I actually had pretty high hopes that she would be good in this role. So she kind of had to work extra hard to earn my disdain. She just missed the mark totally.

EvilSlutClique

We think that Eggs laid the egg. Mostly just because we've always thought that was a really stupid nickname.

Amanda

I agree! So disappointed - I was *really* looking forward to a stellar turn as Queen Sophie.

But... not so much. *way* not so much.

amalah

SRSLY. High school drama student indeed. She was terrible. The casting on this show is usually so excellent, so I was just really confused at how bad she was. (Though her lines weren't particularly great either -- too exposition-y.)

ljpock

I was struggling with this for a bit as well but for me I think it's because her character it not what I expected. I was thinking she'd be more sinister/bad girl similar to Eric - but definitely not what she turned out to be.

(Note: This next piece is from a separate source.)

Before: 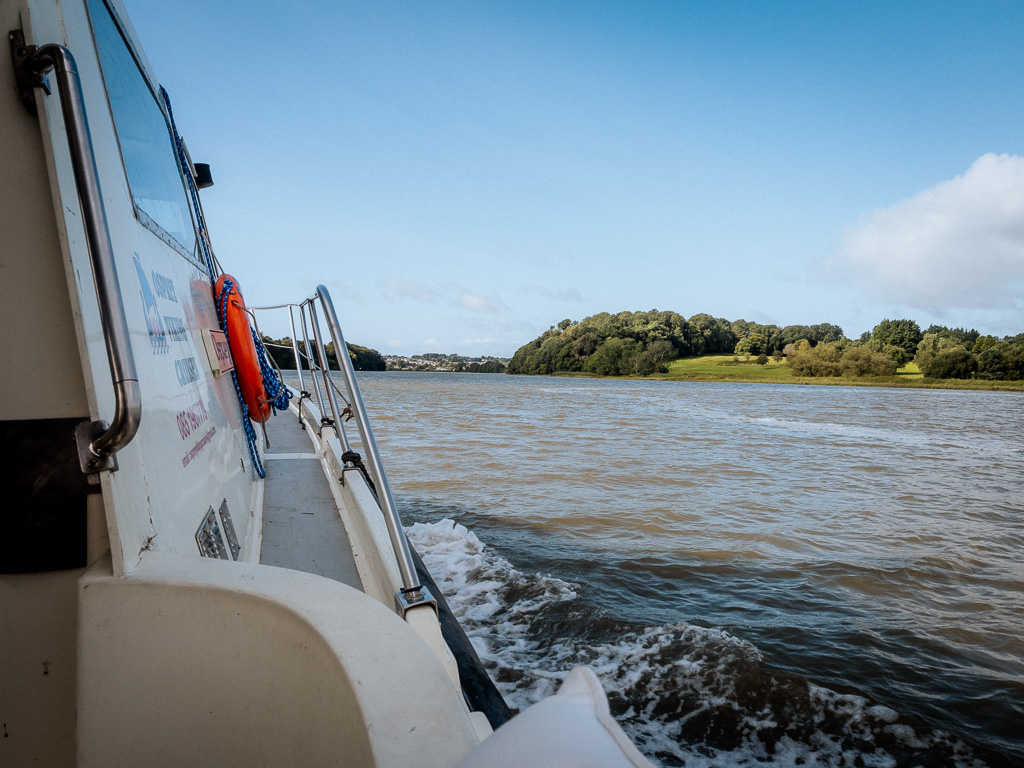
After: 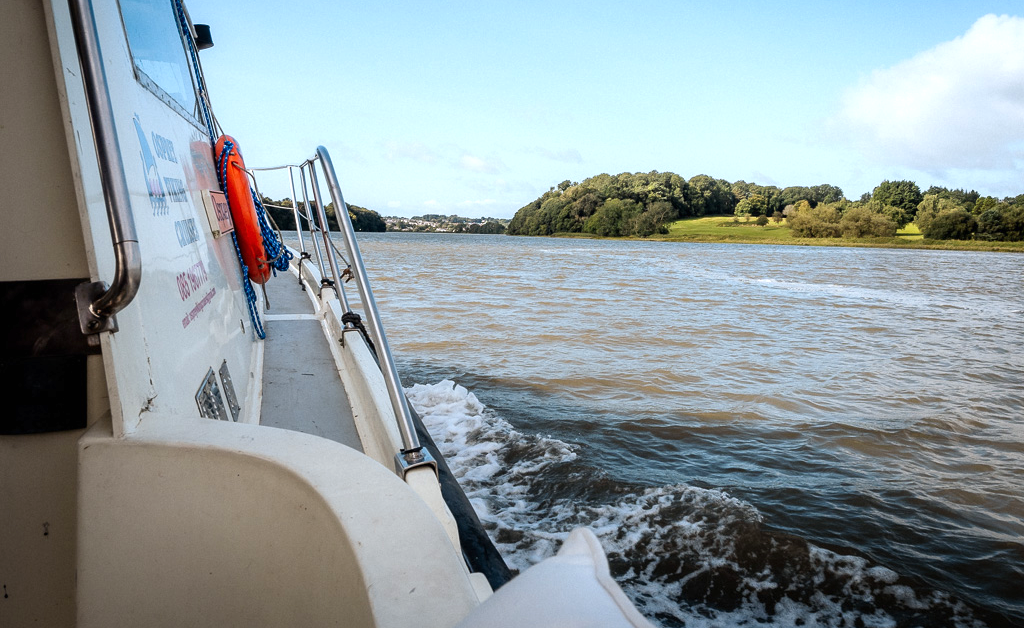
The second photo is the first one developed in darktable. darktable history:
crop and rotate: top 18.147%
exposure: black level correction 0, exposure 0.5 EV, compensate exposure bias true, compensate highlight preservation false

Given that, I think she did a good job with who the character was - disinterested, self-absorbed, and merely just wanting to have things around to play with - like a child who's just trying to come up with new ways to pass the time - or the airhead high school cheerleader who plays dumb for attention.

I think that flippant attitude of her character is what threw me. Something tells me we might see a different side of her come out though (I haven't read the books so no clue here).

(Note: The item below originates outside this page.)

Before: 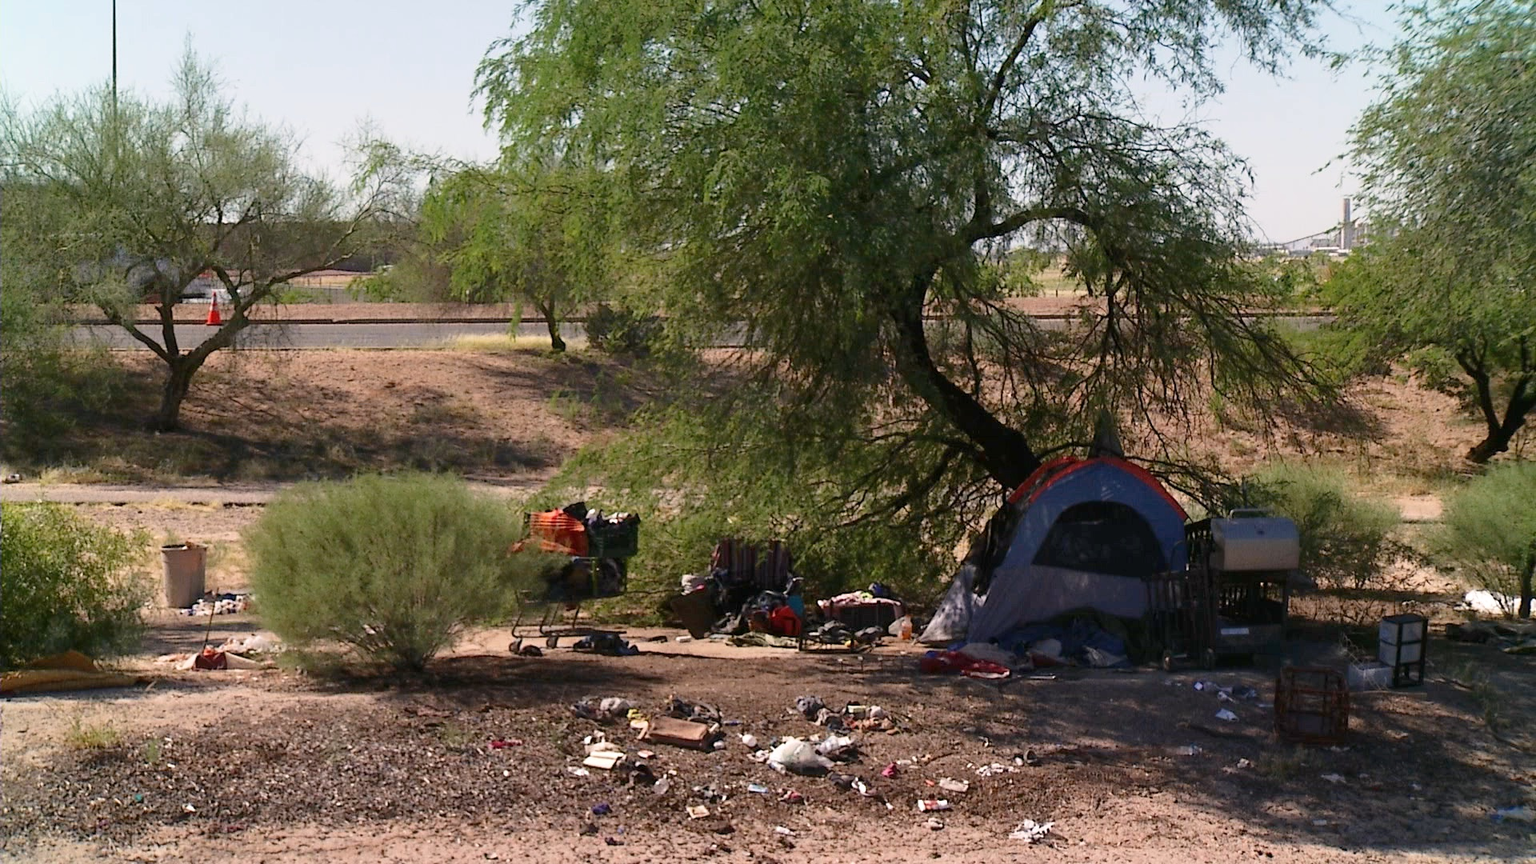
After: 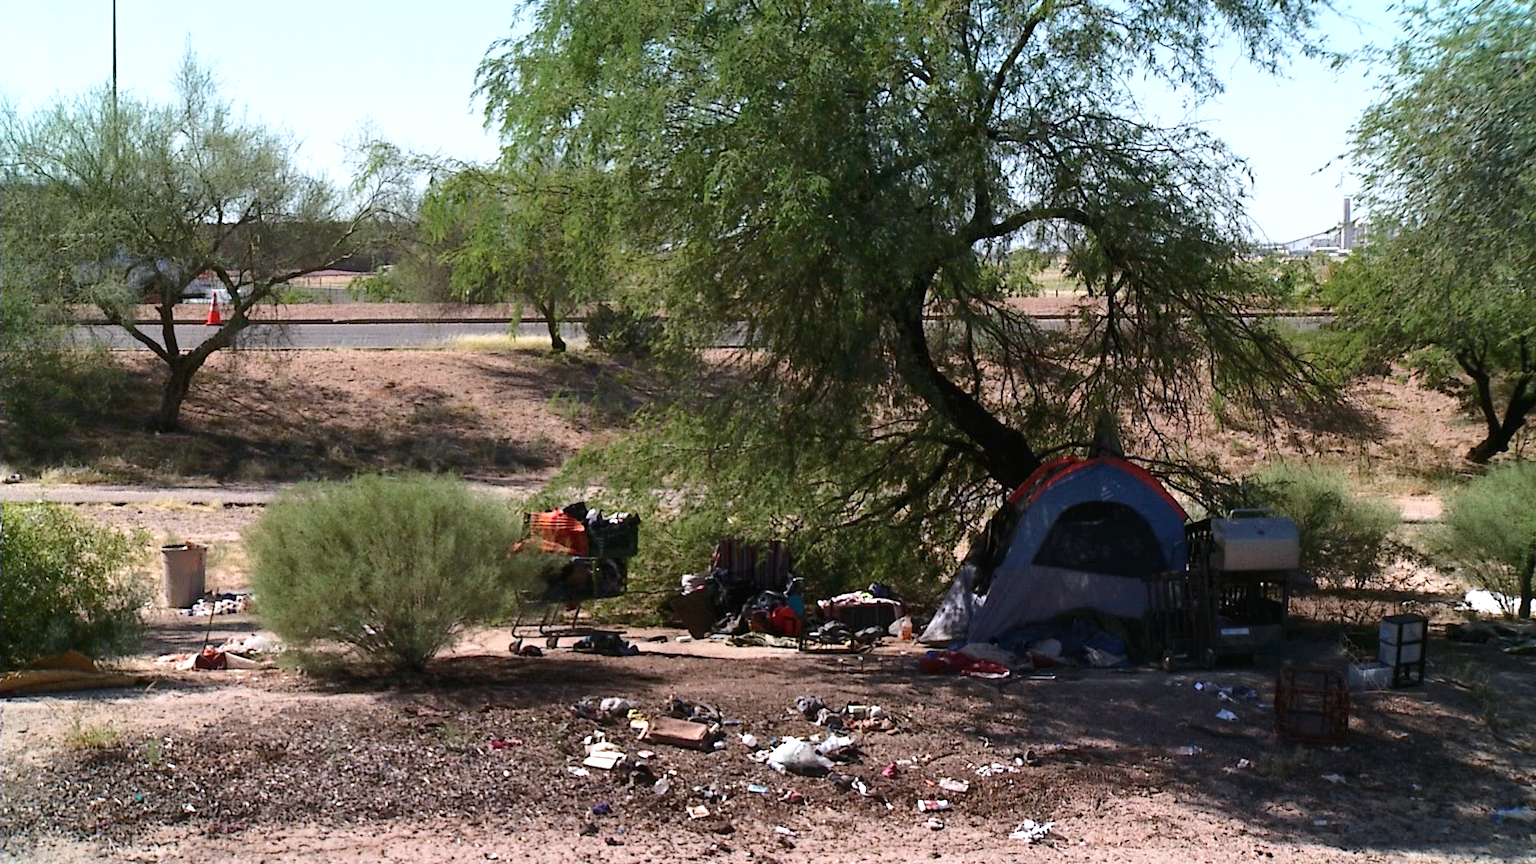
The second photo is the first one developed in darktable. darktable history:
tone equalizer: -8 EV -0.412 EV, -7 EV -0.387 EV, -6 EV -0.31 EV, -5 EV -0.254 EV, -3 EV 0.248 EV, -2 EV 0.351 EV, -1 EV 0.413 EV, +0 EV 0.441 EV, edges refinement/feathering 500, mask exposure compensation -1.57 EV, preserve details no
color correction: highlights a* -3.93, highlights b* -10.69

Between her and Eric though I was quite happy with the eye candy in the episode :)

indycitygirl

Yeah but she was sleeping with Marilyn Manson so she does know what sleeping with the dead is like LMFAO!! Yeah,she was a bit too snotty for me

Kori

I know! She was AWFUL. I didn't actually know who it was but I kept turning to my husband and saying "seriously, I did better acting in my college drama class". It was horrid. She was so..cliche. And delivered her lines in a way that made me think she was looking at cue cards. Ugh. I'm sorry but this season was pretty sucky. I'll watch again next year but if it's as bad as this one it'll be the last.

Raven

I'm glad to see that I'm not the only one who was rolling her eyes through Evan Rachel Wood's Sophie-Anne. I think maybe if I hadn't read the books I'd be much more into what they're doing with the show, but as it stands... meh. I watch mostly to get an eyeful of Eric. Mmm. Eric.

Oh, and EvilSlutClique (rad name, btw), he's called Eggs because his last name is Benedict. I have no idea WTF is going on with that egg.